### WORK TASK
Start at the line holding "left shoulder: (267, 209)". Write out that line and each one after it to the end of the data, unchanged.

### Records drawn from a dataset
::::
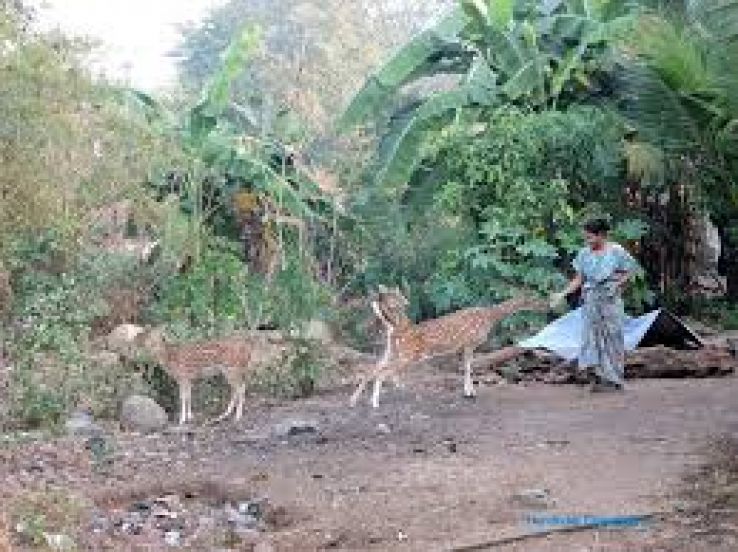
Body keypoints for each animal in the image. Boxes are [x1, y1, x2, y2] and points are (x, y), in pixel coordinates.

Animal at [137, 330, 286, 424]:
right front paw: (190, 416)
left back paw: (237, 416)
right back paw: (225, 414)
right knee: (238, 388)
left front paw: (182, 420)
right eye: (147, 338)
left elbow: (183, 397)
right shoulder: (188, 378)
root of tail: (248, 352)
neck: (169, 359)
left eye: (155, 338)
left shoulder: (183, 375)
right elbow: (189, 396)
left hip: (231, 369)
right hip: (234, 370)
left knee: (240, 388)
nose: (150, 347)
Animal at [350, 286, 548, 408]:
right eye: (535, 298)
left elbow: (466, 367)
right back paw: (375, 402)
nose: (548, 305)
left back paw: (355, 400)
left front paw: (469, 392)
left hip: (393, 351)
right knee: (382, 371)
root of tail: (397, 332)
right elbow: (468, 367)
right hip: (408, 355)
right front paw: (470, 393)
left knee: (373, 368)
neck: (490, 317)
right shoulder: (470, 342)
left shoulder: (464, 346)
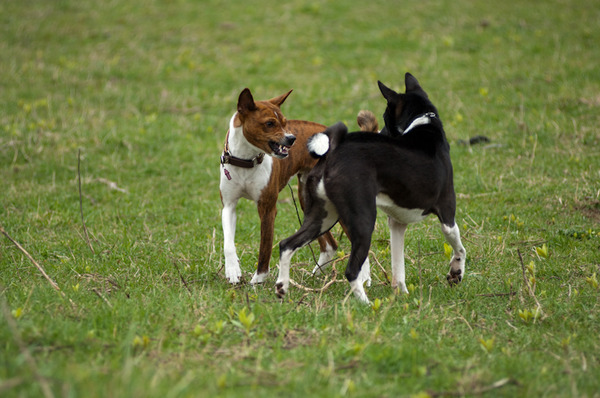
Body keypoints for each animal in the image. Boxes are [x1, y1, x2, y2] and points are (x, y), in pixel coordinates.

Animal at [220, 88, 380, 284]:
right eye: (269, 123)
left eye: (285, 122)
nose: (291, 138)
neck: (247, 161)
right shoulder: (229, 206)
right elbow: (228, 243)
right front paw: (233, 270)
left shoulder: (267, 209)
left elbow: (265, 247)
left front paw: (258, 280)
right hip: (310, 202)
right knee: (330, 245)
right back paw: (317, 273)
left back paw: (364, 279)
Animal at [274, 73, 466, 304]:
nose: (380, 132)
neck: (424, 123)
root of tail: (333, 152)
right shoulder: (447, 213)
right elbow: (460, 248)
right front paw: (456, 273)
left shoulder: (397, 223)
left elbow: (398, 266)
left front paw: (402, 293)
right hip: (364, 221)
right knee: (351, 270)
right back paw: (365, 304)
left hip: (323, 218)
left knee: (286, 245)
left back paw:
::::
### OUTPUT FOR THIS TASK
left shoulder: (267, 209)
left elbow: (265, 247)
left front paw: (258, 280)
right hip: (310, 202)
right knee: (330, 245)
right back paw: (317, 273)
left back paw: (364, 279)
Animal at [274, 73, 466, 304]:
nose: (380, 132)
neck: (424, 123)
root of tail: (333, 152)
right shoulder: (447, 213)
right elbow: (460, 248)
right front paw: (456, 273)
left shoulder: (397, 223)
left elbow: (398, 266)
left front paw: (402, 293)
right hip: (364, 221)
right knee: (351, 270)
right back paw: (365, 304)
left hip: (323, 218)
left knee: (286, 245)
left back paw:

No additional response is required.